■ **WHAT IS REQUIRED**: Within the records below, find the line with "Word表格行怎么上下移动？Windows和Mac快捷操作分" and the line with "Морозильная камера", then reproduce exactly those two lines and all lines between them, without any picture.

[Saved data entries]

____________

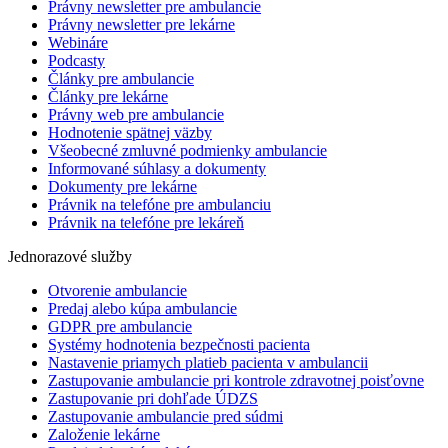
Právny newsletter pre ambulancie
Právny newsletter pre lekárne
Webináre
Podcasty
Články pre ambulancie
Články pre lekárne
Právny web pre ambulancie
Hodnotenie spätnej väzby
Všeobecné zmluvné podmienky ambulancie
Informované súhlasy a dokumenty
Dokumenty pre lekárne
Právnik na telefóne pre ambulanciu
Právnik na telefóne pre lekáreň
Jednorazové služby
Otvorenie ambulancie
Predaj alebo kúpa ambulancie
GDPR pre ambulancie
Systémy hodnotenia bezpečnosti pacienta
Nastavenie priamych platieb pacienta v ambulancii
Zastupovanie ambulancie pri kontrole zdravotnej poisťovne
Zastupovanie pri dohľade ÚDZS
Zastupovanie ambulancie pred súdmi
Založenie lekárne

____________

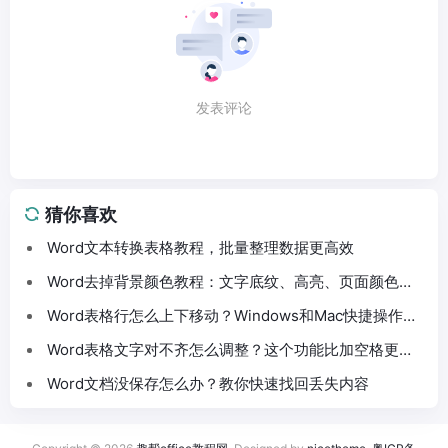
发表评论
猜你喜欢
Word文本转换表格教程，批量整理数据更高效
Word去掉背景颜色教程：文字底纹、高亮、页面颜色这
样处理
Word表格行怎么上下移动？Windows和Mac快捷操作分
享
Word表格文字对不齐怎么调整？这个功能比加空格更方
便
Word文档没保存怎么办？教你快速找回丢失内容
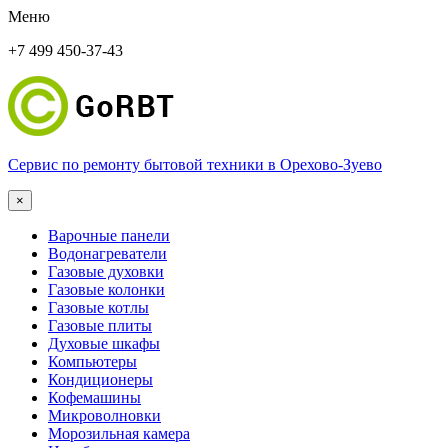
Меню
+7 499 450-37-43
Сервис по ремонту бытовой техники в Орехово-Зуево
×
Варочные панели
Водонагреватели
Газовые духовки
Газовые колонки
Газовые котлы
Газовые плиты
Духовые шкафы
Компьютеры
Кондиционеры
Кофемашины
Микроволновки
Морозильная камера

____________

■ **OUTPUT OF THE TASK**:
Word表格行怎么上下移动？Windows和Mac快捷操作分
享
Word表格文字对不齐怎么调整？这个功能比加空格更方
便
Word文档没保存怎么办？教你快速找回丢失内容
Меню
+7 499 450-37-43
Сервис по ремонту бытовой техники в Орехово-Зуево
×
Варочные панели
Водонагреватели
Газовые духовки
Газовые колонки
Газовые котлы
Газовые плиты
Духовые шкафы
Компьютеры
Кондиционеры
Кофемашины
Микроволновки
Морозильная камера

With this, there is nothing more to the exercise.